CS Talk - Bryan Parno (NOTE LOCATION: BCT MC035, Becton Seminar Room)

Event time: 
Tuesday, February 2, 2016 - 10:30am
Location: 
BCT MC035, Becton Seminar Room See map
15 Prospect Street
New Haven, CT 06511
Event description: 

CS Talk - Bryan Parno

Title:  Fully Verified Outsourced Computation

Host:  Joan Feigenbaum

Coffee/tea - 10:15, BCT MC035

Abstract:

Today, when a client submits her personal data to a remote service, she has little assurance that the service will perform as expected or that her data will remain secure.  Sadly, frequent headline-grabbing data breaches suggest that current best practices are woefully inadequate, especially as computers permeate ever more aspects of our daily lives. 

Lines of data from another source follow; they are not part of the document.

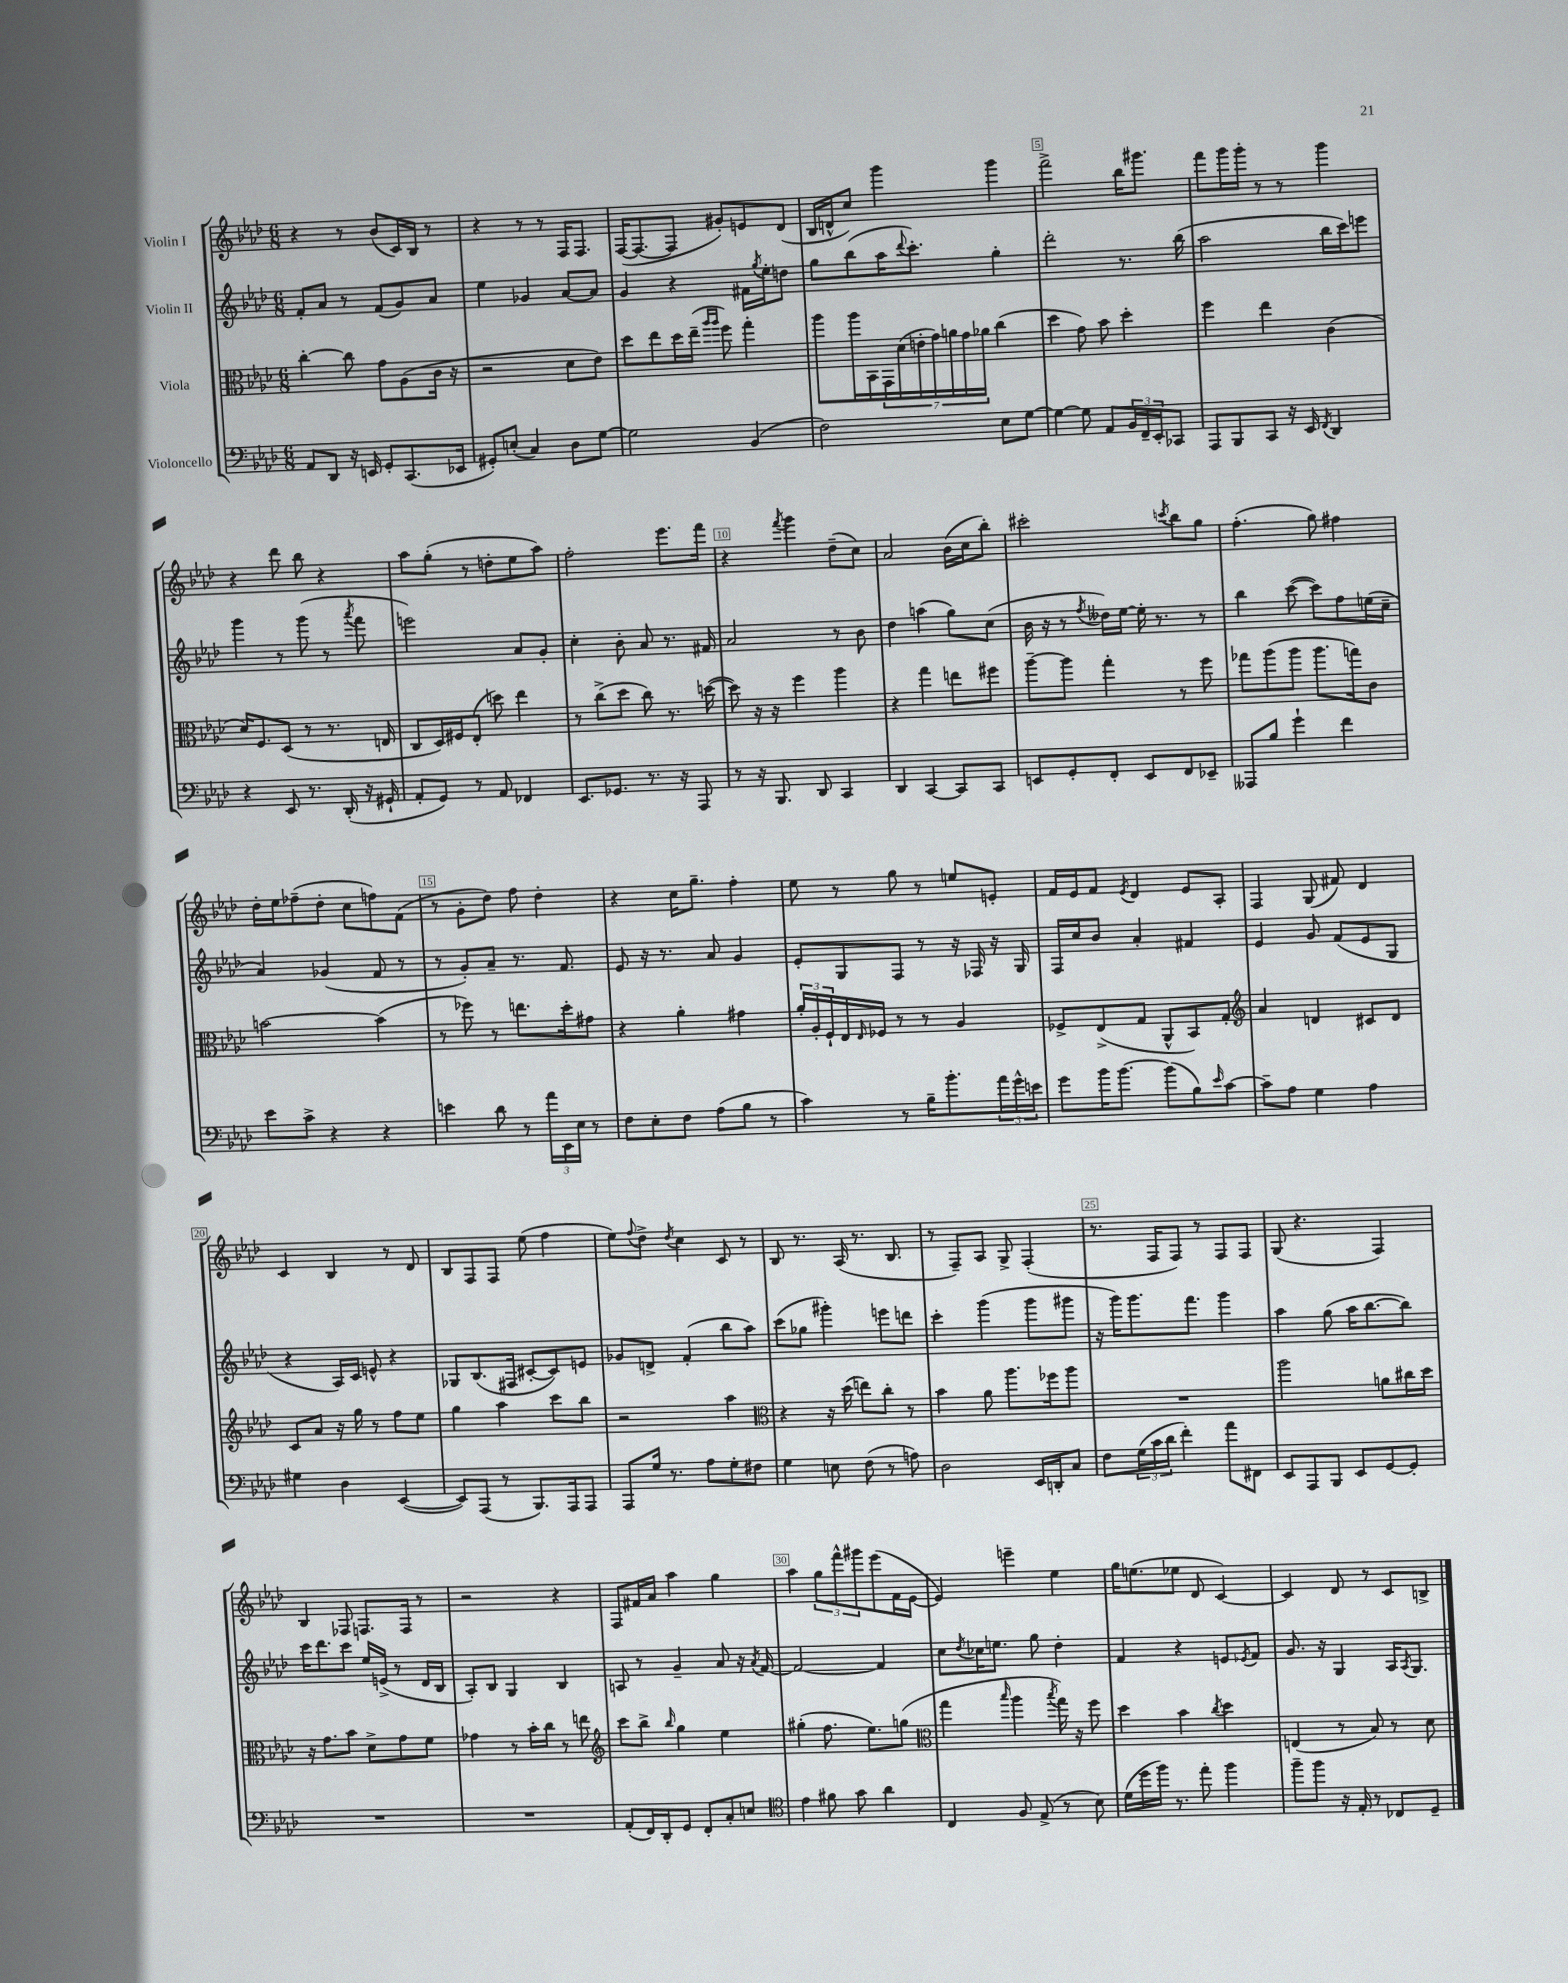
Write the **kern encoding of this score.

**kern	**kern	**kern	**kern
*staff4	*staff3	*staff2	*staff1
*clefF4	*clefC3	*clefG2	*clefG2
*k[b-e-a-d-]	*k[b-e-a-d-]	*k[b-e-a-d-]	*k[b-e-a-d-]
*M6/8	*M6/8	*M6/8	*M6/8
8AA-	[4cc'	8f'	4r
8DD-	.	8a-	.
16r	8cc]	8r	8r
16EE	.	.	.
8GG'	8g	(8f	(8b-
(8.CC	(8A-	8g)	16c)
.	.	.	16B-
.	16c	8a-	8r
16EE-	16r	.	.
=	=	=	=
8GG#')	2r	4ee-	4r
(8E'	.	.	.
4C)	.	4g-	8r
.	.	.	8r
8D-	8d-	[8a-	16F
.	.	.	8.F
[8G	8e-)	8a-]	.
=	=	=	=
2G]	8dd-	4g	([16F
.	.	.	8.F_
.	8ee-	.	.
.	16dd-	4r	8F]
.	(16ee-~	.	.
.	16qqaa-	.	.
.	16qqaa-	.	.
.	8ff)	.	8g#')
(4BB-	4gg'	16f#	8e
.	.	8qgg	.
.	.	16ee-'	.
.	.	8dd	(8d-
=	=	=	=
2F)	8aa-	8gg	16B-
.	.	.	16d^^
.	16aa-	(8bb-	8cc)
.	16BB-	.	.
.	28GG	16aa-	4ggg
.	(28d-	.	.
.	.	8qqddd-	.
.	.	8.ccc')	.
.	28e'	.	.
.	28g)	.	.
.	28a	.	.
.	28g	.	.
.	28a-	.	.
8E-	(4cc	4gg'	4ggg
[8G	.	.	.
=	=	=	=
4G_	4dd-	2ddd-'	2fff^
8G]	8g)	.	.
8AA-	8b-	.	.
24BB-	4dd-'	8.r	16bb-
24FF~	.	.	.
.	.	.	8.ggg#
24EE-'	.	.	.
8CC-	.	.	.
.	.	(16bb-	.
=	=	=	=
8AAA-	4ff	2aa-	8fff
8BBB-	.	.	16ggg
.	.	.	16ggg'
8CC	4ee-	.	8r
16r	.	.	8r
16EE-	.	.	.
8qFF	.	.	.
4DD-	(4c	16bb-	4ggg
.	.	16ccc)	.
.	.	8eee	.
=	=	=	=
4r	16d-)	4ggg	4r
.	8.F	.	.
8EE-	(8D-	8r	8ddd-
8.r	8r	(8ggg	8bb-
.	8.r	8r	4r
(16DD-'	.	.	.
.	.	8qaaa-	.
16r	.	8fff	.
16GG#`	16E	.	.
=	=	=	=
8AA-'	8C	2eee)	8aa-
8GG)	16D-)	.	(8gg'
.	16F#	.	.
8r	(8E-'	.	8r
8AA-	8dd)	.	8dd'
4FF-	4ee-	8a-	8ee-
.	.	8g'	8aa-)
=	=	=	=
8.EE-	8r	4cc'	2ff'
.	(8cc^	.	.
8.GG-	.	.	.
.	8dd-	8b-'	.
8.r	8cc)	8a-	.
.	8.r	8.r	8.eee-
16r	.	.	.
8AAA-	.	.	.
.	([16dd	16f#	16fff
=	=	=	=
8r	8dd])	2a-	4r
16r	16r	.	.
8.BBB-	16r	.	.
.	.	.	8qfff
.	4ff	.	4ggg
8DD-	.	.	.
4CC	4aa-	8r	(8dd-~
.	.	8b-	8cc)
=	=	=	=
4DD-	4r	4dd-	2a-
[4CC	4gg	(4aa	.
8CC]	8ee	8gg)	(16b-
.	.	.	16cc
8CC	8ff#	(8cc	8bb-')
=	=	=	=
8EE	[8aa-~	16b-	2ccc#'
.	.	16r	.
8GG'	8aa-]	8r	.
.	.	8qff	.
8FF'	4gg'	16dd--)	.
.	.	[16ee-	.
8EE	.	16ee-']	.
.	.	8.r	.
.	.	.	8qccc
8FF	8r	.	8bb-
8EE-~	8ff	8r	8gg
=	=	=	=
8AAA--	8gg-	4bb-	(4.ff'
8B-	(8aa-	.	.
4g`	8aa-	([8ccc	.
.	8.aa-	8ccc])	8gg)
4f	.	8ff	4ff#
.	16gg)	.	.
.	8c	(16ee	.
.	.	16cc~	.
=	=	=	=
8e-	[2b	4a-)	16dd-'
.	.	.	16ee-
8c^	.	.	(8ff-~
4r	.	(4g-	8dd-'
.	.	.	8cc
4r	(4b]	8f	8ff)
.	.	8r	(8f
=	=	=	=
4e	8r	8r	8r
.	8ff-)	8g')	8g'
8d-	8r	8a-~	8dd-)
8r	8.ee	8.r	8ff
24a-	.	.	4dd-'
24EE-	.	.	.
.	16dd-'	8.f	.
24E-	.	.	.
8r	8g#	.	.
=	=	=	=
8F	4r	8e-	4r
8E-'	.	16r	.
.	.	8.r	.
8F	4a-'	.	16cc
.	.	.	8.gg~
(8A-	.	8a-	.
8B-	4g#	4g	4ff'
8r	.	.	.
=	=	=	=
4c)	24a-'	8e-'	8ee-
.	24A-'	.	.
.	24F`	.	.
.	16E-	8G	8r
.	16qqE-	.	.
.	16F-	.	.
8r	8r	8F	8gg
16B-~	8r	8r	8r
8.b-'	.	.	.
.	4A-	16r	8ee
.	.	16F-	.
24a-	.	16r	8e'
24g^^	.	.	.
.	.	16G	.
24e	.	.	.
=	=	=	=
8g	8F-^	16F	16f
.	.	16cc	16e-
16b-	(8E-^	8b-	8f
[8.b-	.	.	.
.	.	.	8qe-
.	8G	4a-'	4d-
(8b-]	8AA-^^	.	.
8B-)	8BB-)	4f#	8e-
16qqe-	.	.	.
[8c	8G'	.	8A-'
=	=	=	=
*	*clefG2	*	*
8c~]	4a-	4e-	4F
8A-	.	.	.
4G	4d	8g	(8G
.	.	(8f	8f#)
4A-	8c#	8e-	4d-
.	8d	8G	.
=	=	=	=
4G#	8c	4r	4c
.	8a-	.	.
4D-	16r	16A-)	4B-
.	16gg	16c	.
.	8r	8e^^	.
([4EE-	8ff	4r	8r
.	8ee-	.	8d-
=	=	=	=
8EE-])	4gg	8G-	8B-
(8AAA-	.	(8.B-	8F
8r	4aa-	.	8F
.	.	16F#	.
8.BBB-)	.	[8c#'	(8ee-
.	8ccc	8c#])	4ff
16AAA-	.	.	.
8AAA-	8bb-	8e	.
=	=	=	=
8AAA-	2r	8g-	8ee-)
.	.	.	8qqff
16G	.	8d^	8dd-^
8.r	.	.	.
.	.	.	8qdd-
.	.	(4f'	4cc
8A-	.	.	.
8G'	4aa-	8bb-	8c
8F#	.	8aa-)	8r
=	=	=	=
*	*clefC3	*	*
4G	4r	(8ccc	8B-
.	.	8gg-	8.r
8E	16r	4ggg#')	.
.	(16dd-	.	(16A-
(8F	8ee)	.	8.r
8r	8cc'	8eee	.
.	.	.	8.B-
8A)	8r	8ddd	.
=	=	=	=
2D-	4b-	4ccc'	8r
.	.	.	8F~)
.	8a-	(4ggg	8A-
.	8.aa-	.	8G^
16EE-	.	8ggg	(4F'
16DD'	16ff-	.	.
8C	8aa-	8ggg#	.
=	=	=	=
8F	2.r	16r	8.r
.	.	16ggg)	.
(24G	.	8.ggg	.
24c	.	.	.
.	.	.	16F
24d-	.	.	.
4f')	.	.	8F)
.	.	8.fff	.
.	.	.	8r
8a-	.	4ggg	8F
8FF#	.	.	8F
=	=	=	=
8EE-	2aa-	4aa-	(8G
8AAA-	.	.	4.r
8BBB-	.	(8gg	.
8EE-	.	16aa-	.
.	.	[8.bb-	.
[8GG	8a	.	4F)
8GG']	16cc#	8bb-])	.
.	16dd-	.	.
=	=	=	=
2.r	16r	16ccc	4B-
.	8.g	8.ddd-	.
.	8b-	8ccc	8F-
.	8d-^	16ee-	8.F
.	.	(16e^	.
.	8g	8r	.
.	.	.	16F
.	8f	16d-	8r
.	.	16B-	.
=	=	=	=
2.r	4g-	8A-')	2r
.	.	8B-	.
.	8r	4G	.
.	16b-'	.	.
.	16cc	.	.
.	8r	4B-	4r
.	8ee	.	.
=	=	=	=
*	*clefG2	*	*
(8AA-'	8ccc	8A	8F
16FF)	8bb-^	8r	16f#
16DD-'	.	.	16a-
.	16qqbb-	.	.
8GG	4gg	4g~	4aa-
8FF'	.	.	.
8C'	4ee-	8a-	4gg
8E	.	16r	.
.	.	8qa-	.
.	.	[16f	.
=	=	=	=
*clefC4	*	*	*
4e-	(4gg#'	2f_	4aa-
8f#	8.ff	.	12gg
.	.	.	12fff^^
8g	.	.	.
.	.	.	12ggg#
.	8.ee-)	.	.
4a-	.	4f]	(8eee-
.	(8gg	.	16f
.	.	.	[16e-
=	=	=	=
*	*clefC3	*	*
4C	4gg	8cc	4e-])
.	.	8qdd-	.
.	.	16cc-	.
.	.	8.ee	.
.	16qqbb-	.	.
8F	4aa-	.	4eee~
(8E-^	.	8gg	.
.	8qbb-	.	.
8r	16gg)	4dd-'	4ee-
.	16r	.	.
8B-)	8ff	.	.
=	=	=	=
(16d-	4dd-	4f	16gg
16dd-	.	.	(8.ee
16ff)	.	.	.
8.r	.	.	.
.	4b-	4r	8ee-
8ee-'	.	.	8d-
.	8qcc	.	.
4ff	4dd-	8e	[4c)
.	.	8qe-	.
.	.	8f	.
=	=	=	=
8ff~	(4E	8.g	4c]
8ff	.	.	.
.	.	16r	.
16r	8r	4G	8d-
16E-'	.	.	.
8r	8B-)	.	8r
8C-	8r	16A-	8c
.	.	8qA-	.
.	.	8.G	.
8D-~	8d-	.	8B^
==	==	==	==
*-	*-	*-	*-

To provide strong, formal guarantees for outsourced computations, I developed a new cryptographic framework, verifiable computation, which allows clients to outsource general computations to completely untrusted services and efficiently verify the correctness of each returned result.  Through improvements to the theory and the underlying systems, we reduced the concrete costs of verification by over twenty orders of magnitude, bringing this research area to the threshold of practicality.  As a result, verifiable computation is now a thriving area of research that has produced several startups, as well as proposals to enhance the security and privacy of X.509, MapReduce, and Bitcoin.

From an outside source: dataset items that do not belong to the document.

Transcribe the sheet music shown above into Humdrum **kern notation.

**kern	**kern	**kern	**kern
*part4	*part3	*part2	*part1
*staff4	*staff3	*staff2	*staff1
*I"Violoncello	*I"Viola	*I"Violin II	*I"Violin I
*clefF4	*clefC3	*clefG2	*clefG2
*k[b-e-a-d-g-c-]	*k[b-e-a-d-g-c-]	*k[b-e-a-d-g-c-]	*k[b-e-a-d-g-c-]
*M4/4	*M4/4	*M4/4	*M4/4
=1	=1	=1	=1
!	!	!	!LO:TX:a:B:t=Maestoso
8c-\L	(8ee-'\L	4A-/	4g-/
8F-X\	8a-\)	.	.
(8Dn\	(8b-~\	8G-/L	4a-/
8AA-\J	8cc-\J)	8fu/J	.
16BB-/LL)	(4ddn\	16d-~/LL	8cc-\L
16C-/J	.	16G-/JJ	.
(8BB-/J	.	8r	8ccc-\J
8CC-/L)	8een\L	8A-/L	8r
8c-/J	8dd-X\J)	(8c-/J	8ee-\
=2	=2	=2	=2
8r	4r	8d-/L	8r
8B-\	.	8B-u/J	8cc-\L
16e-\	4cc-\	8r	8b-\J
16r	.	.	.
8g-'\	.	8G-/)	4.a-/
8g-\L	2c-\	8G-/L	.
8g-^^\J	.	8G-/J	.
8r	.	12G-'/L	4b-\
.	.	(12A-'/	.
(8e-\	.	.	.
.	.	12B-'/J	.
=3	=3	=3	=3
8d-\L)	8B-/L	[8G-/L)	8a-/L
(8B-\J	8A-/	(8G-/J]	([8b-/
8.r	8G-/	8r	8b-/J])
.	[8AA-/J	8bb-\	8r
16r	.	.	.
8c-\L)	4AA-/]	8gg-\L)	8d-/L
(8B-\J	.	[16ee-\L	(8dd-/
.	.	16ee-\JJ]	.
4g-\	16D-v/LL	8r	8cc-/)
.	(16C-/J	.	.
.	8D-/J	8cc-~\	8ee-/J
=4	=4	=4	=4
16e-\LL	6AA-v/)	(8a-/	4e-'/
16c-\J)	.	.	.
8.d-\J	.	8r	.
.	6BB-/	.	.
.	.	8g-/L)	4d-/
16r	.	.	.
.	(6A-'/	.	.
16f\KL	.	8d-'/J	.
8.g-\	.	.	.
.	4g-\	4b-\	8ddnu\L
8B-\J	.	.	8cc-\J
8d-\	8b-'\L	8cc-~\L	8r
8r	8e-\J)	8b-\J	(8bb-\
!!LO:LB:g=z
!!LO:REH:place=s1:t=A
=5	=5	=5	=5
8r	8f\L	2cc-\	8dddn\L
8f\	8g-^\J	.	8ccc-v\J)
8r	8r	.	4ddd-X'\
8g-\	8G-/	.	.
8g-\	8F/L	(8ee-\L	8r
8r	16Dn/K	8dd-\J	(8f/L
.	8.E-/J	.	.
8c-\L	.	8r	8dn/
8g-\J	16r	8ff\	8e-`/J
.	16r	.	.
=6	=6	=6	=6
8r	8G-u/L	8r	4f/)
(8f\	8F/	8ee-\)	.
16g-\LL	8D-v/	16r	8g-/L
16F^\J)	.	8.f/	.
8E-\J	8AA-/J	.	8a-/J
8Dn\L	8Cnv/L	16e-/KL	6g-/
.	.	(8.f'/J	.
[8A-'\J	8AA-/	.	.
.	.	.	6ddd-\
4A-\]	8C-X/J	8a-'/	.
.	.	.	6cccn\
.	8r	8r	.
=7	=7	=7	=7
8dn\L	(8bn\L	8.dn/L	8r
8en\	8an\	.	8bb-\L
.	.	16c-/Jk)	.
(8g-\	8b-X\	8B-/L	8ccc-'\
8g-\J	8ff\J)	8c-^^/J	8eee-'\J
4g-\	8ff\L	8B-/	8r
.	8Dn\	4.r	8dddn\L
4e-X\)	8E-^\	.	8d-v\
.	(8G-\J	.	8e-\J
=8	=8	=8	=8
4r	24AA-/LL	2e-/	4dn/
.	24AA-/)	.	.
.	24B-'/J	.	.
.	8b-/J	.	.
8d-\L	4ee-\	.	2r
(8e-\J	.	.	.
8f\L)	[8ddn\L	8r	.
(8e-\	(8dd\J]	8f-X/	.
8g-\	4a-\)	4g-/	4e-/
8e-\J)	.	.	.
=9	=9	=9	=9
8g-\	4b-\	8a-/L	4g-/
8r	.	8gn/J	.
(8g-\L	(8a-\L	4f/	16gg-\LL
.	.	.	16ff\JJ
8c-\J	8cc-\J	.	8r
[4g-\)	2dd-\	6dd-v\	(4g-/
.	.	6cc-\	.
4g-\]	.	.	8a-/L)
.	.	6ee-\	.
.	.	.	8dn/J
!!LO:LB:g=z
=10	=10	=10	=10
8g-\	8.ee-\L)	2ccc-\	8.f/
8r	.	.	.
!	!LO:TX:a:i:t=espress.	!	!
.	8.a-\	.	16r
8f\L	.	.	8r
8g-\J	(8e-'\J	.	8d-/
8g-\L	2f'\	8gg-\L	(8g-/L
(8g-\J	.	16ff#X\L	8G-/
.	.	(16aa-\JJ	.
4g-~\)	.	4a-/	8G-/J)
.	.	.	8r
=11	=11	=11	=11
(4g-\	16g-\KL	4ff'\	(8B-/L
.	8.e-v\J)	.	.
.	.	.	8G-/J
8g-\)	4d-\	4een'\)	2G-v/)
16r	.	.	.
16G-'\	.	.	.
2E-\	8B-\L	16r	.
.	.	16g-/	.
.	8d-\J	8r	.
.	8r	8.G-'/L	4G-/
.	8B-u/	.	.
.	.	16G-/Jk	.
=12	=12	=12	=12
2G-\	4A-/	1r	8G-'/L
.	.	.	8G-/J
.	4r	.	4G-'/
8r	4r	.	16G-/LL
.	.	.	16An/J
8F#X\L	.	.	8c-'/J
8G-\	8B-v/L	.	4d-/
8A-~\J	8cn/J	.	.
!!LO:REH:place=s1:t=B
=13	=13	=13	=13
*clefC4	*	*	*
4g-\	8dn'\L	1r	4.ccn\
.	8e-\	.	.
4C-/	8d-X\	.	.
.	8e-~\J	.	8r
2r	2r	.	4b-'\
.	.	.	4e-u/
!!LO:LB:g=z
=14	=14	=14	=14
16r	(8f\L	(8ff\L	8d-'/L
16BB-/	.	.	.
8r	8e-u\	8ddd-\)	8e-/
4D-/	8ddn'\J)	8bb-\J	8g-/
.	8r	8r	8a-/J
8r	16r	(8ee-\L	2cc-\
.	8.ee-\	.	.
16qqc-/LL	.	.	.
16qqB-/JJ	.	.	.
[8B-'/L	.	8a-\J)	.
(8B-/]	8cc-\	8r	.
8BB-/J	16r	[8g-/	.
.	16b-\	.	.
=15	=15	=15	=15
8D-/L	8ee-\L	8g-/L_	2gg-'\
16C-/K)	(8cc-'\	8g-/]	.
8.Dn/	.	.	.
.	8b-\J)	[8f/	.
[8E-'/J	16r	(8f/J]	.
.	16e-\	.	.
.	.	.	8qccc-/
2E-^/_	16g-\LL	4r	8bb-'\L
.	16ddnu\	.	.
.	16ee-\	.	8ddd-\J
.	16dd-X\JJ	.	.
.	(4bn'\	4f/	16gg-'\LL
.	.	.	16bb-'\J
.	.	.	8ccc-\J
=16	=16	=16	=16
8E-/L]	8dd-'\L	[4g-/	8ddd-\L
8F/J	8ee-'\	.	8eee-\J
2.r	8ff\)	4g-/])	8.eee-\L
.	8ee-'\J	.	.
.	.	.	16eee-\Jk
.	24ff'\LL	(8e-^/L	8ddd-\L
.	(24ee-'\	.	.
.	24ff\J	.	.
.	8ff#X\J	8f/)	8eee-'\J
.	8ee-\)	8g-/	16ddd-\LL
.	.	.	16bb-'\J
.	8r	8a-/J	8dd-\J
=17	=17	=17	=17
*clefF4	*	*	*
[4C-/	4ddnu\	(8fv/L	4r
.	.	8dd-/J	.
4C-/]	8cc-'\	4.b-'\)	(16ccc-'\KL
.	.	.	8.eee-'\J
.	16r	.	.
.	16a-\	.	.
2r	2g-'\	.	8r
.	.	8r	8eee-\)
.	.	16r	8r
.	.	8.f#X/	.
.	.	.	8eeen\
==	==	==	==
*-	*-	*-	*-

While verifiable computation provides strong, mathematical guarantees, even the best cryptographic system in the world is useless if implemented badly, applied incorrectly, or used in a larger, vulnerable system.  Thus, over the last three years I have led a large team of researchers and engineers in the Ironclad project, working to push the boundaries of formal software verification in order to fully verify the security and reliability of complex systems.  By developing a set of new tools and methodologies, Ironclad produced the first complete stack of verified-secure software, including a verified kernel, verified drivers, verified system and cryptographic libraries, and four exemplar applications.  We also recently produced the first methodology for verifying both the safety and liveness of complex distributed systems implementations.  The Ironclad applications have performance comparable to unverified systems, demonstrating that verification is compatible with practicality.  While interesting challenges remain, I expect that verification will fundamentally improve the software that underpins our digital and physical infrastructure.

Bio:

Bryan Parno is a Researcher in the Security and Privacy Group at Microsoft Research.  After receiving a Bachelor’s degree from Harvard College, he completed his PhD at Carnegie Mellon University, where his dissertation won the 2010 ACM Doctoral Dissertation Award.  He formalized and worked to optimize verifiable computation, receiving a Best Paper Award at the IEEE Symposium on Security and Privacy his advances.  He coauthored a book on Bootstrapping Trust in Modern Computers, and his work in that area has been incorporated into the latest security enhancements in Intel CPUs. His research into security for new application models was incorporated into Windows and received a Best Paper Awards at the IEEE Symposium on Security and Privacy and the USENIX Symposium on Networked Systems Design and Implementation.  He has recently extended his interest in bootstrapping trust to the problem of building practical, formally verified secure systems. His other research interests include user authentication, secure network protocols, and security in constrained environments (e.g., RFID tags, sensor networks, or vehicles).